According to research based on NHANES (National Health and Nutrition Survey) and NHATS (National Human Adipose Tissue Survey) data, people 80 and older have the highest average levels of lead in their bones, and PCBs and DDT/DDE in their fat tissue. People who die at average ages of mortality in 2010 have lived through a lifetime of exposure to substances (like DDT) that are now banned.

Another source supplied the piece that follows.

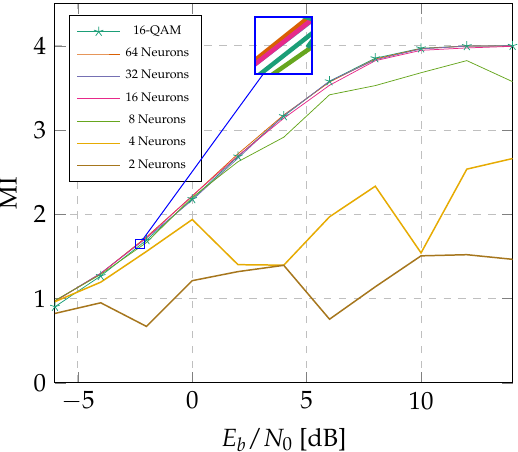
Figure 3. ANN topology optimization for different number of neurons compared to 16-QAM.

At the same time, cemetery density is increasing; with lawn crypts (double internment, underground crypt structures), density can be over 3000 bodies per acre. Past studies show migration of arsenic (formerly used as an emblaming fluid) to groundwater. Lead, PCBs, DDT/DDE are typically immobile in soil, so migration to groundwater is unlikely. But should this issue be looked at more closely? Will cemeteries of the future pose environmental problems for future generations?
Posted by: Katey Bean | Feb 25, 2006 8:05:18 PM
Hello Katey. Hope you're on top of things.
What is the contribution of the casket in hampering migration of toxins to the soil?
And your question certainly is a good one, with the risk of endocrine disruptors entering our surface waters as well. Perhaps there is a need for more environmentally-friendly cemetery landscape design!
Posted by: Dan Staley | Feb 26, 2006 1:16:11 PM
Cremation may be a good option for the organics. We still have to wait for dentistry practices to complete the change away from mercury before I could suggest that cremation is the least toxic method of recycling human remains. Ditto for composting.